The Best (and Worst) Dad Jokes for Adults 👋

Get ready for some grown-up laughs with our collection of dad jokes for adults! These jokes take the classic dad humor up a notch with clever twists, puns, and humor that’s perfect for an older audience. Whether you’re sharing them at a dinner party or just looking for a laugh, our dad jokes for adults deliver the perfect blend of wit and charm. Explore our collection of adult-friendly dad jokes that are sure to leave you laughing!
Q: What breed of dog can jump higher than a skyscraper? A: Any breed of dog. Skyscrapers can't jump.
I asked the IT guy, 'How do you make a Motherboard?' He said, 'I tell her about my job.'
If you're feeling depressed, try drinking a gallon of water before you go to sleep. It'll give you a reason to get out of bed in the morning.
Why do standup comedians perform poorly in Hawaii? Because the audience only responds in a low ha.
Women should not have children after 36—really, 36 children is enough.
What did Barack Obama write inside his Valentines card? "I'm glad I've got you Michelle; I didn't want to be Obamaself"
Why did Jeffrey Dahmer keep a blender on his front porch? So he could greet visitors with a handshake.
It's never too late to lose weight. My dad lost 130 pounds moments before we spread his ashes.

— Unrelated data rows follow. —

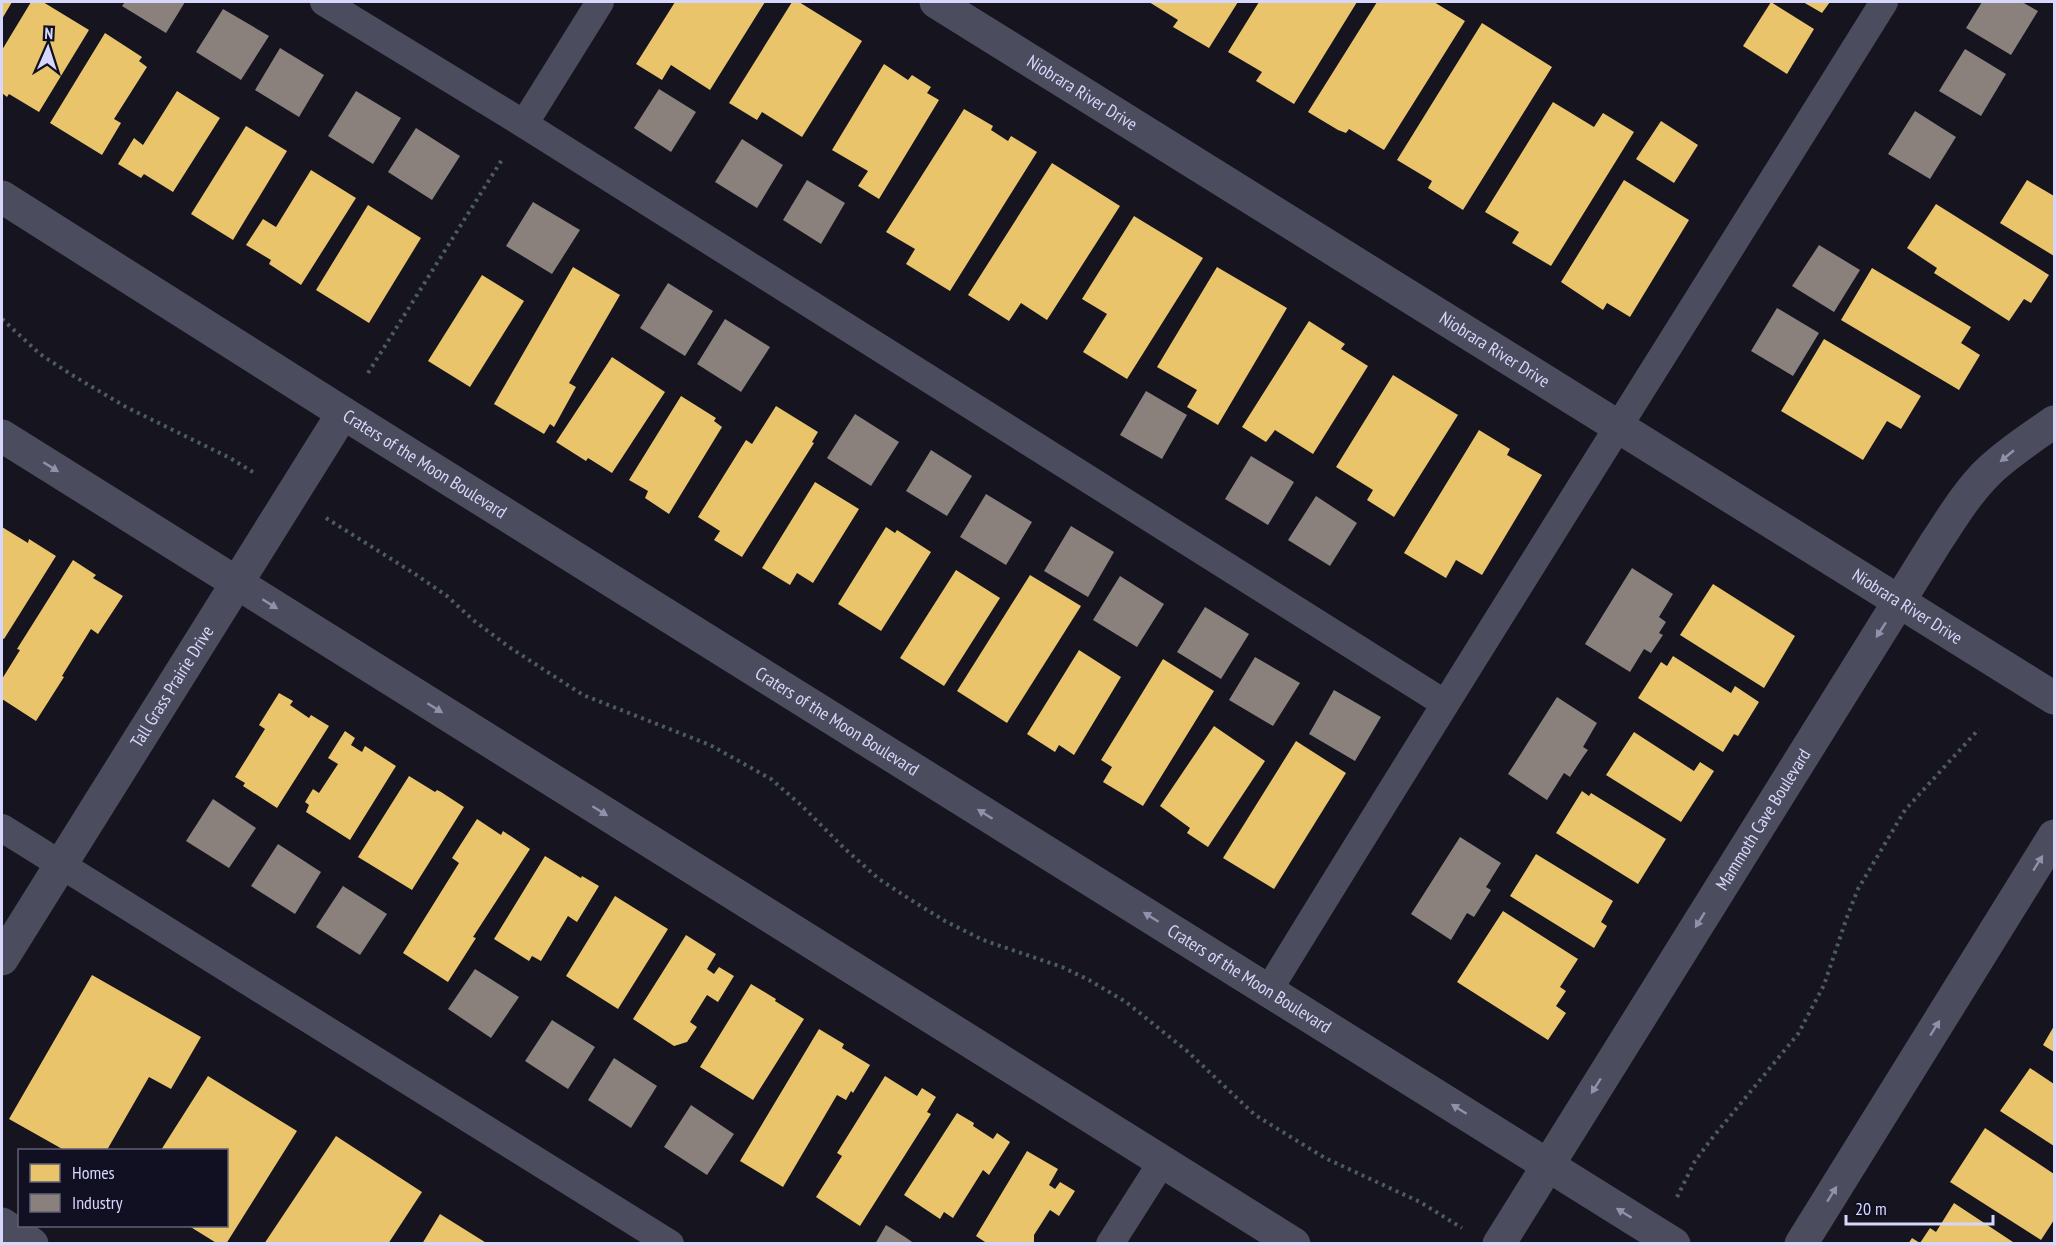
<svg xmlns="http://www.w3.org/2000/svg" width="2056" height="1245" viewBox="0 0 2056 1245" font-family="'PT Sans Narrow',sans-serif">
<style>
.homes{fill:#e9c46a}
.industry{fill:#8a817c}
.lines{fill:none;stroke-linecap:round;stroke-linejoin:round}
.path{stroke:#4c5b63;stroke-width:4;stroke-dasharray:3 4.5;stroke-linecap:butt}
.lane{stroke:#4b4c5e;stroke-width:28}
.street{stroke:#4b4c5e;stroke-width:33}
.oneway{fill:#9092ac}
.labels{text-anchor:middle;stroke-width:6;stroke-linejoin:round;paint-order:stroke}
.street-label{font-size:18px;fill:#d6d7fb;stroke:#111023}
</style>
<rect width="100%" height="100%" fill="#15141f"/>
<g class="homes">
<polygon points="2,2 12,2 2,19"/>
<polygon points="31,2 43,2 89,30 39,112 9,94 7,97 2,93 2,50"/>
<polygon points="675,2 765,2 710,90 671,65 662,80 636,64"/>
<polygon points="792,2 799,2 862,41 802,137 762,112 757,120 729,103"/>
<polygon points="1149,2 1238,2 1209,48 1173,27 1178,20"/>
<polygon points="1259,2 1357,2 1294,104 1256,81 1262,72 1228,52"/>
<polygon points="1377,2 1434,2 1465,21 1384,150 1349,129 1346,133 1338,130 1308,112"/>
<polygon points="1771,2 1814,29 1787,74 1743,46"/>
<polygon points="1803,2 1830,2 1822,13"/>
<polygon points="1482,23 1552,67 1463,210 1428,188 1432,181 1397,160"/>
<polygon points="105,33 142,57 139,61 147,67 114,119 121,123 102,155 50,123"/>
<polygon points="884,64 908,80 912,75 931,87 927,93 939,100 879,199 858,186 868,171 832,150"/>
<polygon points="177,91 220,118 173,192 144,174 141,178 118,164 134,138 143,145"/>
<polygon points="1553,102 1594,127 1603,113 1634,132 1551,266 1512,243 1519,232 1485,212"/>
<polygon points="964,109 993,126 991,130 1008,141 1011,136 1037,152 950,291 906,264 915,249 886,232"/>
<polygon points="1661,121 1698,145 1674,183 1636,159"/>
<polygon points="246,126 287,151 233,240 191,214"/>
<polygon points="1052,163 1120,206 1047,320 1021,303 1009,321 968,295"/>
<polygon points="311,170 356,198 301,285 269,264 271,260 246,245 263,219 276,227"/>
<polygon points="1624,180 1689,220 1630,317 1607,303 1603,310 1561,282"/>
<polygon points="2027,180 2054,196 2054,256 2000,223"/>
<polygon points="1936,204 2049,275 2031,303 2024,299 2009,321 1934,273 1937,268 1907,248"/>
<polygon points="368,205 421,238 369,323 316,290"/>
<polygon points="1134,216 1203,258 1127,379 1083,352 1107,314 1082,299"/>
<polygon points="573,267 620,295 569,383 576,387 554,427 550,424 544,434 494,404"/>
<polygon points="1217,267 1287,308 1218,425 1187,407 1197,390 1157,367"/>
<polygon points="1872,268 1971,327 1961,343 1980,355 1959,390 1841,320"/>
<polygon points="482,275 524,301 470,387 428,361"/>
<polygon points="1309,321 1345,344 1341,349 1368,366 1313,454 1275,430 1266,442 1242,427"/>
<polygon points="1824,339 1921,396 1901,429 1887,421 1863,460 1781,411"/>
<polygon points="612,357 665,392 612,473 588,458 586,461 556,442"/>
<polygon points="1393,375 1458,415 1394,517 1367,500 1373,490 1336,467"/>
<polygon points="681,396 716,418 714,421 722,427 669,514 645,498 648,491 629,480"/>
<polygon points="776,406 818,432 812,442 814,443 742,557 714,540 720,531 698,517 746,440 752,444"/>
<polygon points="1479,430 1510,449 1507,455 1542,475 1482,575 1456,560 1446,578 1404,553"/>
<polygon points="815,482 859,509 813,583 797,573 790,585 762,568"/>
<polygon points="2,527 28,543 29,539 56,556 4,639 2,638"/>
<polygon points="886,527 895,533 897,530 931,552 881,631 838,604"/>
<polygon points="73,560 96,575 93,578 123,596 98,634 91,629 62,676 64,677 36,721 2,699 2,679 20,650 17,649"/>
<polygon points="956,570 1000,598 944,686 900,658"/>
<polygon points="1030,575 1081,606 1007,723 957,691"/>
<polygon points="1713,584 1795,636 1764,688 1680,635"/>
<polygon points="1079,650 1121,677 1074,755 1059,745 1055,752 1027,734"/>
<polygon points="1673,656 1731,693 1735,686 1759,702 1738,736 1734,734 1723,752 1638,698 1661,662 1667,666"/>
<polygon points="1163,659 1214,691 1143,806 1103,782 1112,767 1101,760"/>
<polygon points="279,693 293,701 290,705 309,718 311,715 329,726 277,808 243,786 245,783 235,777 265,729 259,725"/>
<polygon points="1214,726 1265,761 1208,847 1187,833 1190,828 1160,806"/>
<polygon points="345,731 355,738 351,745 362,752 365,746 396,766 350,840 306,812 309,805 305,802 313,789 319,793 338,764 328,758"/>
<polygon points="1634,732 1694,771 1700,762 1714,771 1681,822 1606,775"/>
<polygon points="1296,741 1346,773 1274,889 1223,858"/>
<polygon points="409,776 435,792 437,790 441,792 464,807 412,890 358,857"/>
<polygon points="1582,791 1589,796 1591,793 1666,839 1638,884 1556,833"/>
<polygon points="477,819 501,835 503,831 530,849 473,937 476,938 448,982 403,953 459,863 452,858"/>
<polygon points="1536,854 1613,901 1601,922 1607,926 1594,948 1510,896"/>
<polygon points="545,856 573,873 581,878 582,876 599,886 577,922 568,916 541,961 532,956 529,961 494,939"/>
<polygon points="615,896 668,929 618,1009 566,976"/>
<polygon points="1503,911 1578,959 1560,987 1566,991 1556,1006 1566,1013 1548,1040 1457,982"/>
<polygon points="686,935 716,954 707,969 714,974 719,967 734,976 718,1002 707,995 690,1022 697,1027 687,1042 674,1046 633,1019"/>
<polygon points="92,975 201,1037 171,1089 149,1077 107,1150 64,1150 9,1119"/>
<polygon points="751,984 776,999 775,1001 804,1019 753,1100 700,1067"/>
<polygon points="2054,1026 2054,1052 2043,1045"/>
<polygon points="819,1029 844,1044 842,1048 870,1065 853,1093 851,1091 846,1100 837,1095 783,1187 740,1161"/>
<polygon points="2030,1068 2054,1084 2054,1146 2000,1111"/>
<polygon points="208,1076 297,1131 226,1244 218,1244 189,1226 226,1226 226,1150 161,1150"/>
<polygon points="885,1076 917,1096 922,1088 936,1097 927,1112 931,1114 860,1226 816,1197 842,1156 837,1153"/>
<polygon points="957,1113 974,1123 973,1126 993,1139 997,1133 1010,1142 989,1175 983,1170 953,1218 944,1212 940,1219 904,1195"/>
<polygon points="1985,1128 2054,1174 2054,1220 2041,1240 1950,1182"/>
<polygon points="336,1136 422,1192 388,1244 264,1244"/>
<polygon points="1027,1151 1058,1169 1049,1185 1055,1189 1060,1182 1075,1191 1059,1216 1050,1210 1034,1235 1034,1244 988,1244 976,1236"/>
<polygon points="1954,1203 2016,1244 1908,1244 1912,1238 1920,1243 1930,1228 1936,1232"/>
<polygon points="440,1214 488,1244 422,1244"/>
</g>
<g class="industry">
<polygon points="125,2 185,2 166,33 122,6"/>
<polygon points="1982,2 2022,2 2038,11 2011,55 1966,28"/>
<polygon points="223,9 269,36 241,80 196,52"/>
<polygon points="280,48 324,75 299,117 255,90"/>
<polygon points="1965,49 2006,74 1981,116 1939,91"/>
<polygon points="659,89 696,112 671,152 634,128"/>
<polygon points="356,91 401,118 373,164 328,136"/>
<polygon points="1915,111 1956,137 1930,179 1888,154"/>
<polygon points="416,128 460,156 432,200 388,172"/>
<polygon points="742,139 783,165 757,208 715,182"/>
<polygon points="807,180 845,203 821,244 783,220"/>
<polygon points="533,202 580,230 552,274 506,246"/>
<polygon points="1819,245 1860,270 1834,312 1792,286"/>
<polygon points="668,283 713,311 685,356 640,328"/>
<polygon points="1777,308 1819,333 1793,376 1751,351"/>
<polygon points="725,319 770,347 741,392 697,364"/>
<polygon points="1146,391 1187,415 1162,459 1120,435"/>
<polygon points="855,414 899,442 871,486 827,458"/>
<polygon points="931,450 972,476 947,516 906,491"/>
<polygon points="1251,456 1294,482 1268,525 1225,499"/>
<polygon points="986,494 1032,522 1006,565 960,537"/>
<polygon points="1316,496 1357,523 1330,566 1288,540"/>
<polygon points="1071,526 1114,552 1088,597 1044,571"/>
<polygon points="1632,568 1673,594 1659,617 1666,622 1659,633 1663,635 1651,653 1644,649 1630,672 1585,644"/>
<polygon points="1120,576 1164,604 1137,647 1093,620"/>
<polygon points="1205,607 1249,634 1221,679 1177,652"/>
<polygon points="1255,657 1300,683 1273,726 1229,700"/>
<polygon points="1334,690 1381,717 1355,761 1309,734"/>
<polygon points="1557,697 1597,723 1583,747 1588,750 1583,757 1570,777 1564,773 1547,800 1508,774"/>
<polygon points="213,799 256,828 229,868 186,841"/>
<polygon points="1460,837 1501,863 1486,887 1491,890 1474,917 1467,913 1451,940 1411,914"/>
<polygon points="278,844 321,872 295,914 251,886"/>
<polygon points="343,886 387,914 360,955 316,927"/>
<polygon points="475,969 519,997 491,1038 448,1009"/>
<polygon points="552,1020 595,1047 568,1089 525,1061"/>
<polygon points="614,1058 657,1086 631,1128 588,1100"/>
<polygon points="691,1105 734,1134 707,1175 664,1147"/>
<polygon points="886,1225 905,1237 915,1244 875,1244"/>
</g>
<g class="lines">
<g class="path">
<polyline points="2,319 40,354 72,375 126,407 230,458 256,474"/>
<polyline points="368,373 503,158"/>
<polyline points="326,518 415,574 447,596 473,620 509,647 583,695 710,745 771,779 801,805 845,849 879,879 911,900 945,921 983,940 1062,967 1089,980 1126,1002 1187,1051 1255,1115 1325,1158 1420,1202 1462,1228"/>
<polyline points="1677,1197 1695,1161 1713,1137 1798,1034 1824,985 1847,917 1858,889 1905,810 1979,729"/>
</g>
<g class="lane">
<polyline points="324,2 524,124 1444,703"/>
<polyline points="524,124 600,2"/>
<polyline points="2,828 670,1244"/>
<path d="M1268,991C1471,659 1679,331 1884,2"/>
<polyline points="1110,1244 1162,1162"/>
</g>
<g class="street">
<path id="s1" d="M936,2L2054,698"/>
<path id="s2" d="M2,197L343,413L1674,1244"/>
<polyline points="2,436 1294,1244"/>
<path id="s3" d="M2,959L343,413"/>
<polyline points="2,1224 32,1244"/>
<path id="s4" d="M1499,1244L1936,542C1952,518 1968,491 1990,470C2009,452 2032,437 2054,422"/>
<polyline points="1801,1244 2054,836"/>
</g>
</g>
<defs><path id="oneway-solid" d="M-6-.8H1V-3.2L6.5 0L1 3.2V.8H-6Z" transform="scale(1.5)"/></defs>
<g class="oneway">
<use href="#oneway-solid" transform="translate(2007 456) rotate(140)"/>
<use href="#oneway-solid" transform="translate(51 467) rotate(32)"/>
<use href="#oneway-solid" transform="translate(270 604) rotate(32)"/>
<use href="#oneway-solid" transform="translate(1881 630) rotate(123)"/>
<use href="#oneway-solid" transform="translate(435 708) rotate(32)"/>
<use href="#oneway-solid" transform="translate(600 811) rotate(32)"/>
<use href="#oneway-solid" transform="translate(985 814) rotate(-148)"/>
<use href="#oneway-solid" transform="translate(2038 863) rotate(-58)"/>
<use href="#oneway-solid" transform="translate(1151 917) rotate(-148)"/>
<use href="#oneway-solid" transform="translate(1700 920) rotate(122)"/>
<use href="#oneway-solid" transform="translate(1935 1028) rotate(-58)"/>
<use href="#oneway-solid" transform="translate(1596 1086) rotate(122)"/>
<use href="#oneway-solid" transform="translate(1459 1109) rotate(-148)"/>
<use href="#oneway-solid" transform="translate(1832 1194) rotate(-58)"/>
<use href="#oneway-solid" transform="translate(1624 1213) rotate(-148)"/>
</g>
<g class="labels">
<g class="street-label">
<text dy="6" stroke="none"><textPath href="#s1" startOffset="172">Niobrara River Drive</textPath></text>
<text dy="6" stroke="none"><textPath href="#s1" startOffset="658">Niobrara River Drive</textPath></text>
<text dy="6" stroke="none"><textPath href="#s2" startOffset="500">Craters of the Moon Boulevard</textPath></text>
<text dy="6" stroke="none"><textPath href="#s1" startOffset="1144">Niobrara River Drive</textPath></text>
<text dy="6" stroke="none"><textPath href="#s3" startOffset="321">Tall Grass Prairie Drive</textPath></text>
<text dy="6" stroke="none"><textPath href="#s2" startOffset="986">Craters of the Moon Boulevard</textPath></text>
<text dy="6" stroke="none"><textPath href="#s4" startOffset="500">Mammoth Cave Boulevard</textPath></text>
<text dy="6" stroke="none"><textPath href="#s2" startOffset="1472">Craters of the Moon Boulevard</textPath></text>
</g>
</g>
<rect width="2056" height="1245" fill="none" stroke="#d6d7fb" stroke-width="6"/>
<rect x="18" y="1149" width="210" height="78" fill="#111023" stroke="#606079" stroke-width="1.5"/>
<rect x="30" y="1164" width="30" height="18" fill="#e9c46a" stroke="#606079" stroke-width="1.5"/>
<text x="72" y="1179" font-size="18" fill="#d6d7fb">Homes</text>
<rect x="30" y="1194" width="30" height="18" fill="#8a817c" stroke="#606079" stroke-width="1.5"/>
<text x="72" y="1209" font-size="18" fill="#d6d7fb">Industry</text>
<g transform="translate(48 48) rotate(3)" stroke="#111023" stroke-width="4.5" paint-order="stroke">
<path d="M0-4.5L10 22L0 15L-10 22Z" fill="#d6d7fb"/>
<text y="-9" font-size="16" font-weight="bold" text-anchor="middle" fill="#d6d7fb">N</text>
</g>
<path d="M1846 1215v9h147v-9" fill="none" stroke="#d6d7fb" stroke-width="3"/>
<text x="1855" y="1215" font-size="18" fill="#d6d7fb" stroke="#111023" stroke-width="4.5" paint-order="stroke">20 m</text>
</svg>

It’s brave to admit you have an STD. Always clap for those folks!
In a freak accident today, a photographer was killed when a huge lump of cheddar landed on him. To be fair, the people who were being photographed did try to warn him.
What is the difference between a literalist and a kleptomaniac?
Did you hear about the french general who stepped on a landmine? Napoleon Blown Apart.
My wife and I laugh at how competitive we are. But I laugh more.
My parents raised me as an only child. Which really annoyed my younger brother.
I heard Sony’s coming out with a new console during the pandemic...It’s called the Plaguestation 5.